### TASK DETAILS
Display each line of the material below that contains the word "series".

### SOURCE MATERIAL
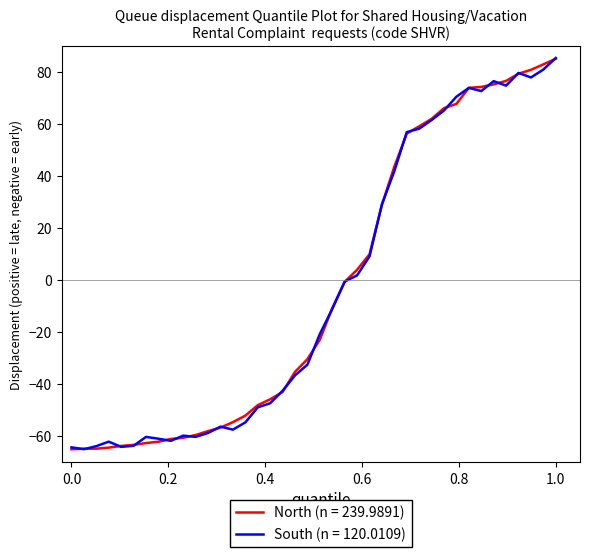

What is the lowest value of the South (n = 120.0109) series?

-65.0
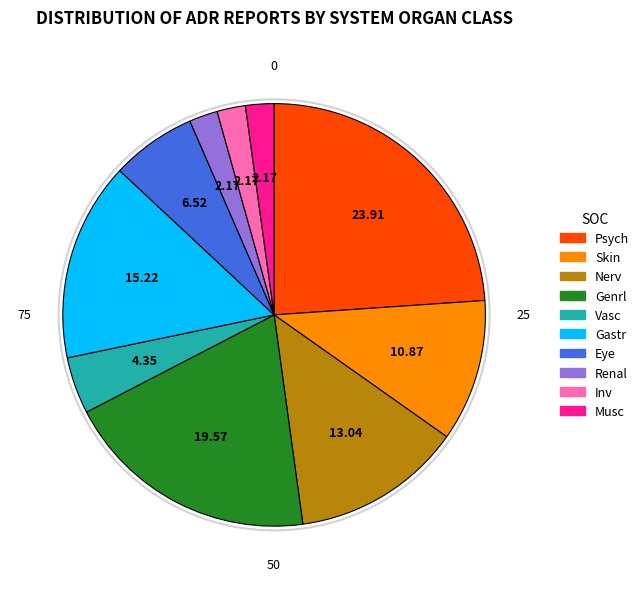

Which slice is the largest?

Psych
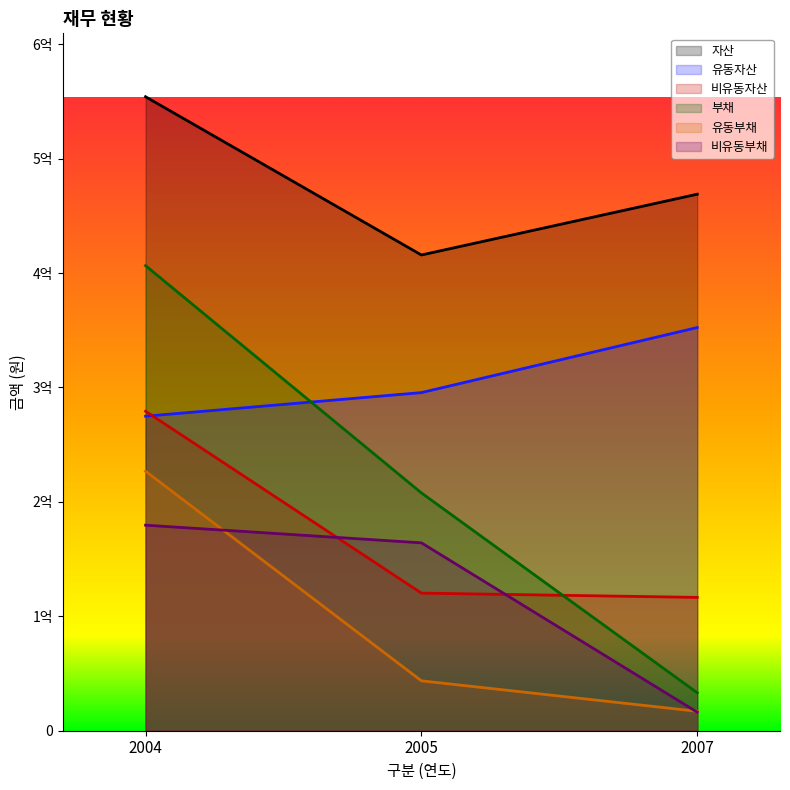

What is the highest value of the 부채 series?

406461954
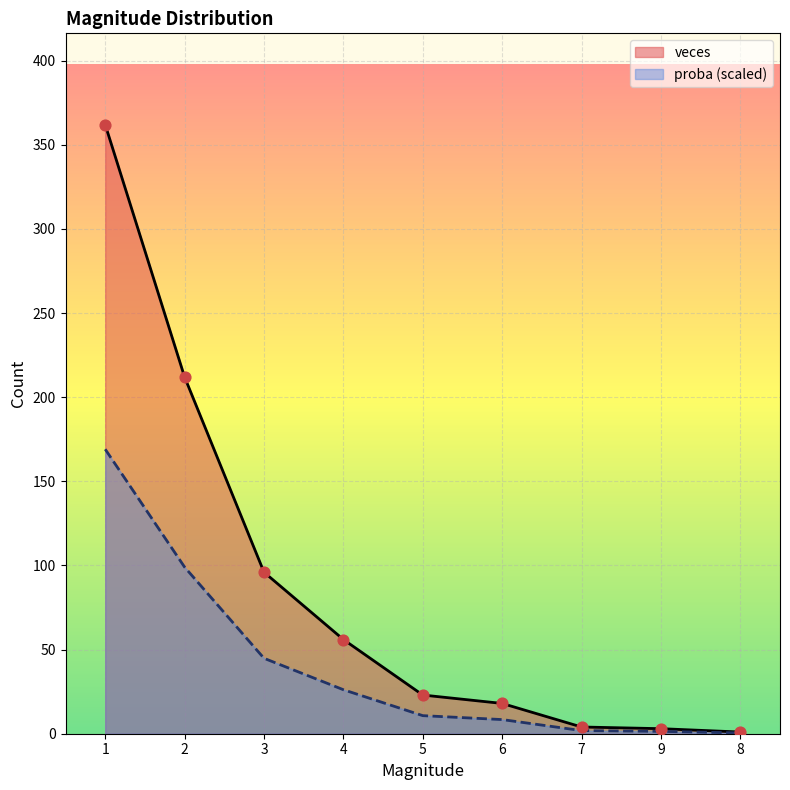

Which series has the widest spread of Y values?

veces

### TASK RESULT
What is the lowest value of the South (n = 120.0109) series?
What is the highest value of the 부채 series?
Which series has the widest spread of Y values?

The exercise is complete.